Dr. Walter A. Maier
What must I do to be saved? And
they said, Believe on the Lord Jesus Christ. —Acts 16:30-31.
TOMORROW, on the thirty-first of October, Christians
throughout the world will pause to pay their tribute to the greatest
event in the affairs of men since the days of our Lord and His apostles
— the beginning of that tremendous and far-reaching upheaval which
history calls the Reformation. Yet, while the new and happy order which
this movement inaugurated has led recognized historians of all
subsequent centuries to acknowledge in the most striking terms the
civil, cultural, and social blessings which Luther helped to restore to
the world; while we, as Americans, should gratefully concur in the
words of an eminent modern authority in political science: “The idea of
legally establishing inalienable, inherent, and sacred rights of the
individual is . . . in reality the fruit of the Reformation and its
struggle,” we pause tonight to remind ourselves that the real and
fundamental contribution of the Reformation, which completely
overshadows every other issue, the one power from which all of its
political and temporal blessings have come, is this, that the work of
Martin Luther reemphasized the one and only correct answer to life’s
great question, “What must I do to be saved?”

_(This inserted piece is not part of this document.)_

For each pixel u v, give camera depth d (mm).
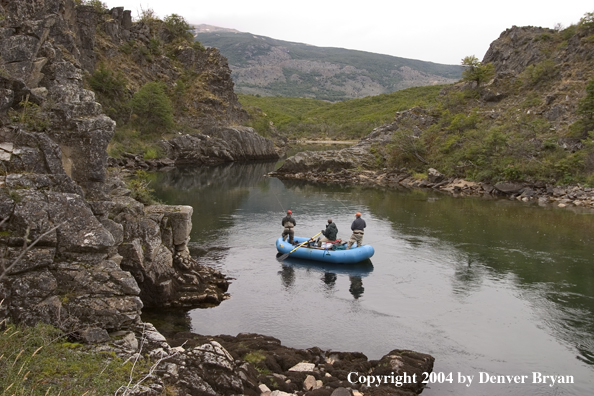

It was a startling incident that provoked this
question of our text. Paul and Silas, the intrepid preachers of their
crucified Lord, were on the threshold of their conquest of Europe, at
the very beginning of their incursion into the selfish philosophies and
the destructive vices that marked the decaying paganism of Greece. At
Philippi, the frontier city of Macedonia, their campaign for Christ
made its inauspicious start. Attacking the superstitious and selfish
practices of that city, their preaching excited a riot of such
proportions that they were beaten, and, bleeding and exhausted, thrown
into the public prison. In the silence of that midnight, while Paul and
Silas, locked in the inner prison, their feet clamped into stocks,
prayed and in the pain of that hour sang praises to God, a
reverberating earthquake shook the very foundations of the prison with
such force that the doors were opened and their bands loosened. The
bewildered jailer, concerned about the punishment that would follow
upon the escape of the prisoners, saw no other release from this
catastrophe than suicide. In the crisis of that moment the two
prisoners suddenly appeared before him to dissuade him from his course
of self-annihilation. And then it was that the question of our text
was spoken; for, overcome by this exhibition of divine power, all
atremble at this startling phenomenon, that prison warden cried out,
“Sirs, what must I do to be saved?”
THE ANXIOUS INQUIRY OF THE AGES.
Probably there are some in the farflung reaches of
our country who have just heard the immortal inquiry of that jailer at
Philippi and who cannot agree that it is the question of questions,
the paramount issue of human life. Undoubtedly there are some who
object that they do not need to be saved, some who follow a lavishly
publicized sociologist in the eastern part of our country, who asserts
that sin is out of date and that the preaching of the message of sin
and salvation is but a relic of a superstitious age by which the Church
wields a tyrannical control over the lives of its followers. With this
convenient philosophy of life proclaimed with increasing insistence, we
can understand why there has been a pronounced growth in the number of
those who live on in smug self-satisfaction, so entirely engrossed in
the pursuit of money and pleasure, so completely self-centered in their
desires and ambitions, that they have little time and less interest to
ask themselves what they must do to be saved, especially when they
entertain the very definite conviction that they do not need to be
saved.
But what does the Bible say? Here is just one of a
long series of indictments which come, not from man and his faulty and
inconsistent opinion, but from God and His holy, infallible Word,
“There is not a just man upon earth that doeth good and sinneth not.”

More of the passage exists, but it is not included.